On the other hand, simply being on the web allows:

  • Frictionless onboarding: jumping into gameplay is basically instant, no downloading required.
  • Users can still add your game’s icon to their homescreen as a browser bookmark (more on this below).
  • Better SEO potential depending on game content (mine are text-heavy, which plays well with SEO)

Some reservations (why the Store still makes sense sometimes)

The primary reason to build an iOS app often comes down to people’s expectation that an app will be in the store, especially for the Boomer generation. “I’m having trouble downloading your game”. This “there’s an app for that” needs to be reset. Fortunately, the web dev can educate users. To debunk this misconception in my games (JOTJOLT! and Quorbo), I have embedded a 5-second video on how to add the game to the Home Screen, and voila! I don’t hear that complaint anymore.

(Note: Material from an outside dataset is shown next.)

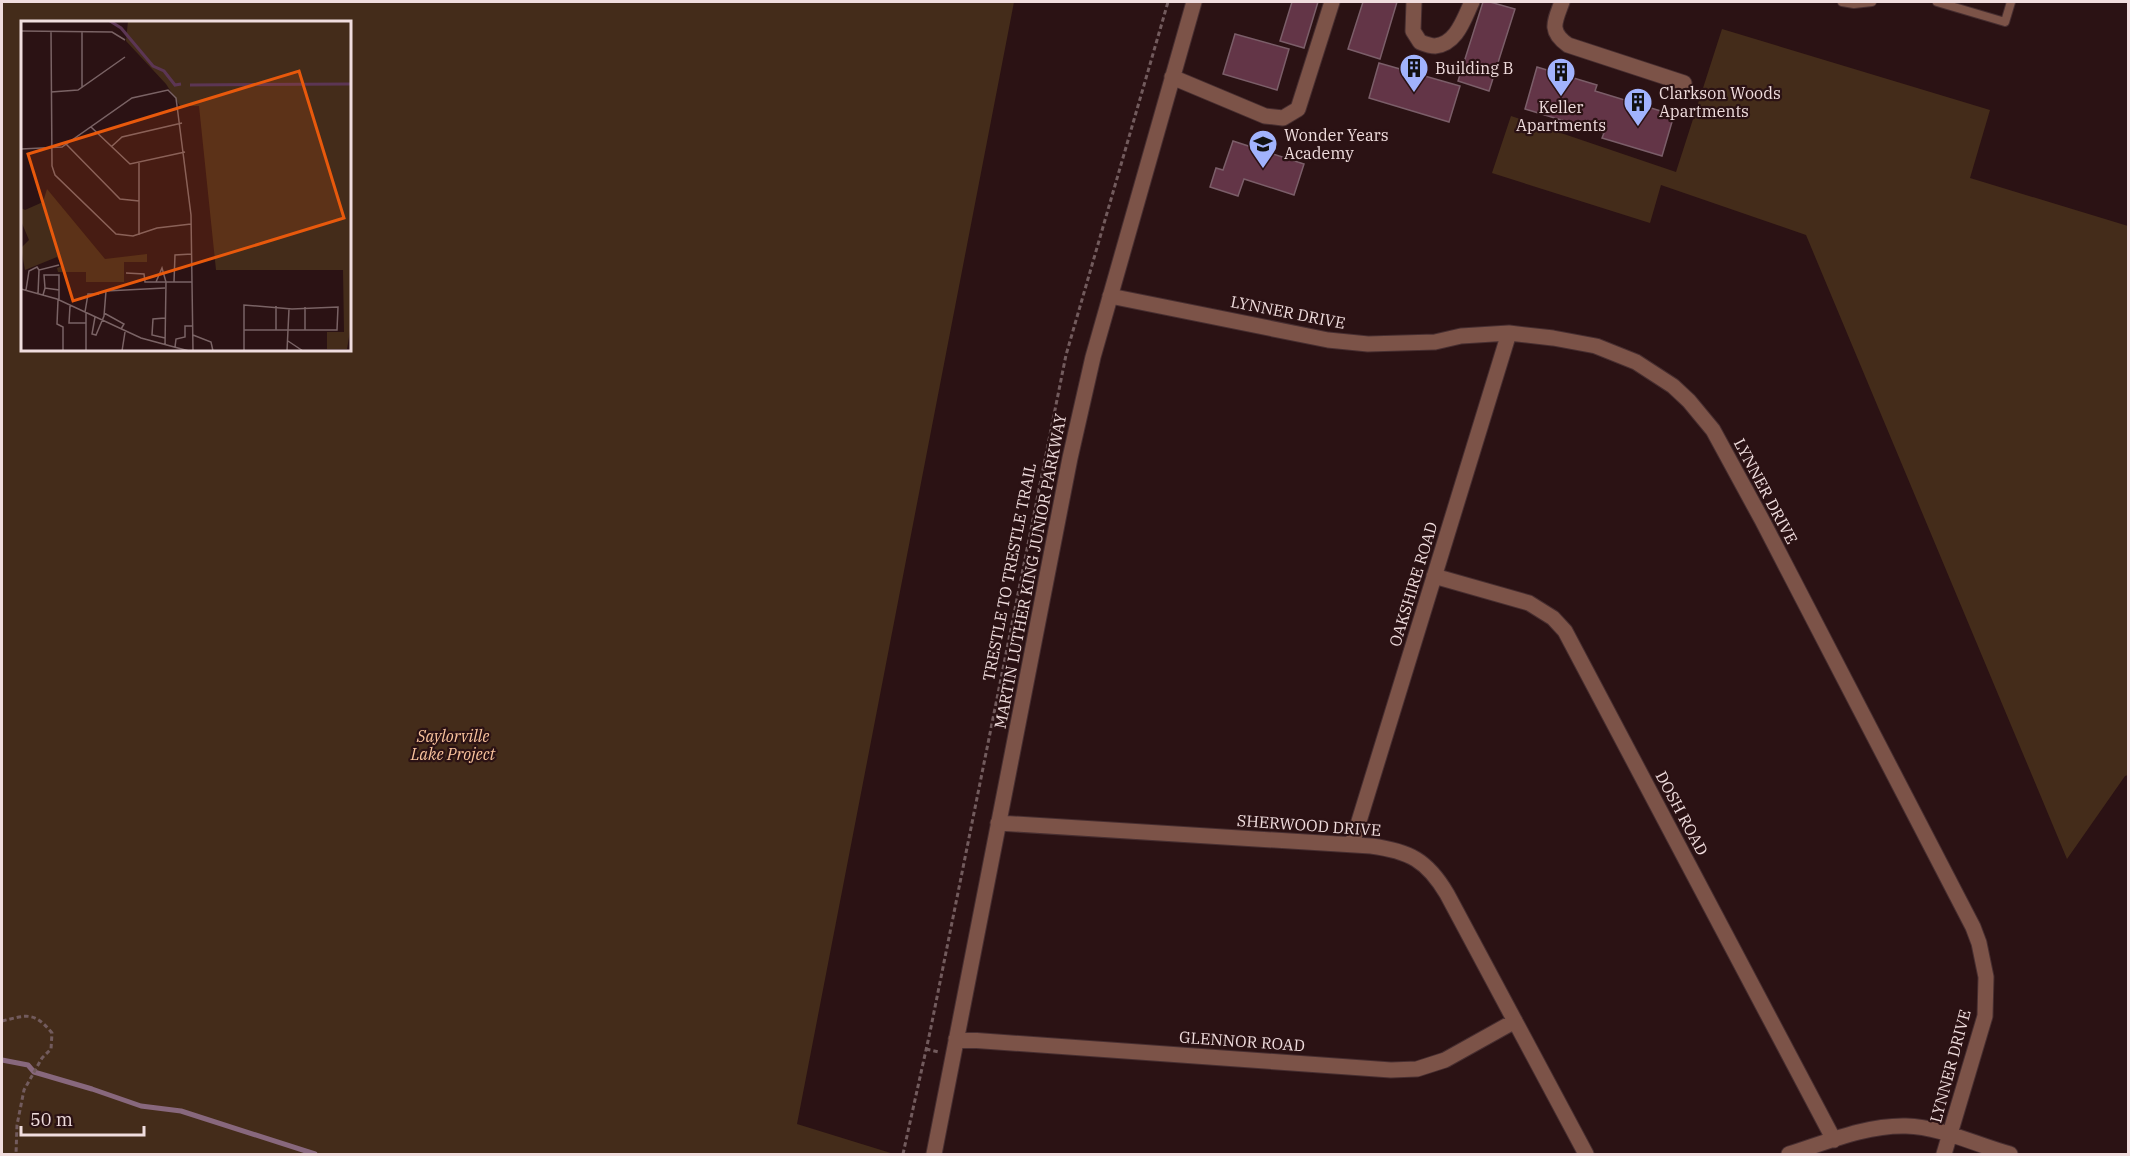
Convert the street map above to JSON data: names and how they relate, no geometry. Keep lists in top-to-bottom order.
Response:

The main thing I miss about being in the store is reviews. My Mac app had an average star rating of 4.8 across 40+ reviews in the US, and that was an awesome signal for potential customers to see. As of today, the web lacks an equivalent (ubiquitous, seemingly-authoritative) signal. That being said, having good ratings and emailing the app store about an upcoming feature push does not guarantee even a response from the company when it comes to being featured.

Mobile app stores account for most gaming revenue globally.

So you are leaving money on the table if you aren’t in the store with a popular game. But this post is focused on where to launch as a solo (bootstrapped) game dev. Popular casual games like Wordle eventually find their way in to the App Stores, but being there initially was not key to a good outcome. Lastly, it is easier to become popular without being noticed by rivals outside of the store. Again, getting ripped off is endemic to app store culture.